About the Programme

In Summer 1998, the EPSRC launched the Systems Integration Programme. This programme is funded jointly by the Engineering and Information Technology Programme Areas of the EPSRC. It comprises both a Managed Research Programme and a Responsive Mode element. The Managed Research Programme will receive 4.5 million annually from EPSRC for at least three years. It is meant to be very different in style from other research programmes, with an ambition both to break new intellectual ground and to contribute to industrial and commercial development through significant manufacturing and service sector industrial partnerships.

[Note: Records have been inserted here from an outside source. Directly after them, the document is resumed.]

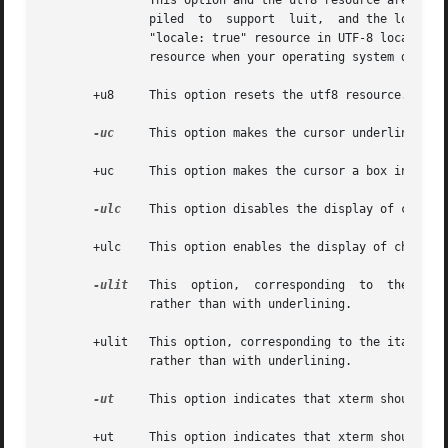
               This option and the utf8 resource are over
               piled  to  support  luit,  and the locale 
               "locale: true" resource in UTF-8 locales w
               resource when your operating system does no
       +u8     This option resets the utf8 resource.

-uc
     This option makes the cursor underlined ins
       +uc     This option makes the cursor a box instead 
-ulc
    This option disables the display of charact
       +ulc    This option enables the display of characte
-ulit
   This  option,  corresponding  to  the ital
               rather than with underlining.

       +ulit   This option, corresponding to the italicULM
               rather than with underlining.

-ut
     This option indicates that xterm should not
       +ut     This option indicates that xterm should wri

The third call for proposals closed October 31st 2000 and the final projects to be supported will be announced shortly (as of April 2001).

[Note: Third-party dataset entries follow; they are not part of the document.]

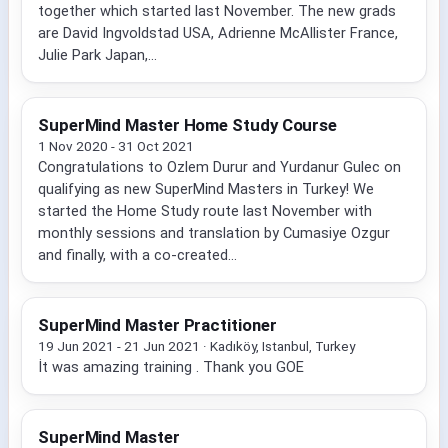
together which started last November. The new grads
are David Ingvoldstad USA, Adrienne McAllister France,
Julie Park Japan,...
SuperMind Master Home Study Course
1 Nov 2020 - 31 Oct 2021
Congratulations to Ozlem Durur and Yurdanur Gulec on
qualifying as new SuperMind Masters in Turkey! We
started the Home Study route last November with
monthly sessions and translation by Cumasiye Ozgur
and finally, with a co-created...
SuperMind Master Practitioner
19 Jun 2021 - 21 Jun 2021 · Kadıköy, Istanbul, Turkey
İt was amazing training . Thank you GOE
SuperMind Master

This initiative seeks to improve the competitiveness of UK Manufacturing and Services by funding research proposals that will lead to an increased capability in Systems Integration. The term "Systems Integration" is used here to encompass all life-cycle activities of products and services including requirements elicitation, specification, design, engineering, manufacturing and construction, product support, customer care and recycling. It refers not only to discrete products but especially to large scale initiatives in the broad range of manufacturing and service sectors within EPSRC’s remit.

The integration of heterogeneous systems of systems require architectures, organisational structures and processes which support interoperability. There is a need for Systems Integration approaches that can help the understanding, reduction and management of the ever-growing complexity of product and process.

Many industrial and service enterprises are re-engineering fundamental business processes, and both individual enterprises and whole sectors, are undergoing repeated restructuring. Systems Integration principles and methods are needed to help understand and address the issues of people, process and technology in the continual evolution of organisations.

Complexity and Integration issues are not well formulated or understood: we need both practical tools and supporting theory.